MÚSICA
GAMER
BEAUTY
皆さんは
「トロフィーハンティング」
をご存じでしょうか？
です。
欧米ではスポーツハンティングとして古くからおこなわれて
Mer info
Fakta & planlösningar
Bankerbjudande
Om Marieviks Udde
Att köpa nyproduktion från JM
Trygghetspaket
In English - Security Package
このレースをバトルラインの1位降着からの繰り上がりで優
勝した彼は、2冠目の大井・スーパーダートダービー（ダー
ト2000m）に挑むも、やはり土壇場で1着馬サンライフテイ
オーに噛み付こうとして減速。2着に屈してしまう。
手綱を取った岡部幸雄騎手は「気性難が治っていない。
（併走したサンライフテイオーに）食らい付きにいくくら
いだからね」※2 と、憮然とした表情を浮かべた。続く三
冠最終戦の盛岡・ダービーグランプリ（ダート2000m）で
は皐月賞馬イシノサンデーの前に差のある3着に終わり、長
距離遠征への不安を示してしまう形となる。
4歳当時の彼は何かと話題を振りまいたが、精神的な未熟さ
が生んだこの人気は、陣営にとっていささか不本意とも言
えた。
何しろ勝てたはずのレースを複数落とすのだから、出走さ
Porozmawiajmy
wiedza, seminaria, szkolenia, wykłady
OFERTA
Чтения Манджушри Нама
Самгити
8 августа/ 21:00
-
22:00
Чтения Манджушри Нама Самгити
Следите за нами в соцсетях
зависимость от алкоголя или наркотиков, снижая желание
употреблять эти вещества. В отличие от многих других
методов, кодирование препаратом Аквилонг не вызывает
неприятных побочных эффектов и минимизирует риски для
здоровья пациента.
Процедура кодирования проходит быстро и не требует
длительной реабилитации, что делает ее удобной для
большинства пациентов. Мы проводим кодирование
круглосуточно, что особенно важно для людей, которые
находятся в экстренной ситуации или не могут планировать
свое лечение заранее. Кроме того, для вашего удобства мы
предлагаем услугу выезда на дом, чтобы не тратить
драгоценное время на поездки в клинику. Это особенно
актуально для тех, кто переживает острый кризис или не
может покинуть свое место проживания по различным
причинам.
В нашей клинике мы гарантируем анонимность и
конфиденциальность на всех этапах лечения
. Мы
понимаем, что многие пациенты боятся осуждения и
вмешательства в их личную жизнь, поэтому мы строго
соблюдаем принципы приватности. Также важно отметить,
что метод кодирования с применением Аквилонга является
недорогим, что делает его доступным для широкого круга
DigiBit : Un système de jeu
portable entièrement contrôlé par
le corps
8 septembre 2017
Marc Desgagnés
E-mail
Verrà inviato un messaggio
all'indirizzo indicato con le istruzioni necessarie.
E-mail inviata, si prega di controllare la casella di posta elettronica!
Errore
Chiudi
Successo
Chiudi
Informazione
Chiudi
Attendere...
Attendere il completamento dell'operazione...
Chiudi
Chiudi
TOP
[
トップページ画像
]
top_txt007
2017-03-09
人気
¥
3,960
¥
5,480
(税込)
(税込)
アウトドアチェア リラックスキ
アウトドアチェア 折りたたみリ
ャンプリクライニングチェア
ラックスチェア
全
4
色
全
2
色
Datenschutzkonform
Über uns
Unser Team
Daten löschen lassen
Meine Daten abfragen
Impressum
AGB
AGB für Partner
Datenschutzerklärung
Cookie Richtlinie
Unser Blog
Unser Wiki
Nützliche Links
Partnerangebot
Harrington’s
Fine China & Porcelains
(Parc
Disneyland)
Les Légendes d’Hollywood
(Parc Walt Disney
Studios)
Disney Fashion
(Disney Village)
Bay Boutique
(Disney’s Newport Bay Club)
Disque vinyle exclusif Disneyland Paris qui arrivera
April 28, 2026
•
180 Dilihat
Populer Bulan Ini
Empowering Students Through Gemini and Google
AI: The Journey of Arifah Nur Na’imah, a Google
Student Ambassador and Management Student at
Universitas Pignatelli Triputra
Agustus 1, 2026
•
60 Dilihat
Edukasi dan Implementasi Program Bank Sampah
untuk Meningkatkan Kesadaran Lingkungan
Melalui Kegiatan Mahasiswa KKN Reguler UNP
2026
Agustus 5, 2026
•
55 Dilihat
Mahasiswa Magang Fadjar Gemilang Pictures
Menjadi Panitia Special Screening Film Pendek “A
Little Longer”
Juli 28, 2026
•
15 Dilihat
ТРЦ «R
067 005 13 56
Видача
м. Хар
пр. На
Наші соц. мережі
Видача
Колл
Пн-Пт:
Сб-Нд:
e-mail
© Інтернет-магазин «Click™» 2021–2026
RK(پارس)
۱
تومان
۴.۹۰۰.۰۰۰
· · · · ·
§ Exercise aim: Beginning with the first line of the records above, reproduce each line exactly, ending at the line that contains "Следите за нами в соцсетях", and leave out everything else.

§ Reply:
MÚSICA
GAMER
BEAUTY
皆さんは
「トロフィーハンティング」
をご存じでしょうか？
です。
欧米ではスポーツハンティングとして古くからおこなわれて
Mer info
Fakta & planlösningar
Bankerbjudande
Om Marieviks Udde
Att köpa nyproduktion från JM
Trygghetspaket
In English - Security Package
このレースをバトルラインの1位降着からの繰り上がりで優
勝した彼は、2冠目の大井・スーパーダートダービー（ダー
ト2000m）に挑むも、やはり土壇場で1着馬サンライフテイ
オーに噛み付こうとして減速。2着に屈してしまう。
手綱を取った岡部幸雄騎手は「気性難が治っていない。
（併走したサンライフテイオーに）食らい付きにいくくら
いだからね」※2 と、憮然とした表情を浮かべた。続く三
冠最終戦の盛岡・ダービーグランプリ（ダート2000m）で
は皐月賞馬イシノサンデーの前に差のある3着に終わり、長
距離遠征への不安を示してしまう形となる。
4歳当時の彼は何かと話題を振りまいたが、精神的な未熟さ
が生んだこの人気は、陣営にとっていささか不本意とも言
えた。
何しろ勝てたはずのレースを複数落とすのだから、出走さ
Porozmawiajmy
wiedza, seminaria, szkolenia, wykłady
OFERTA
Чтения Манджушри Нама
Самгити
8 августа/ 21:00
-
22:00
Чтения Манджушри Нама Самгити
Следите за нами в соцсетях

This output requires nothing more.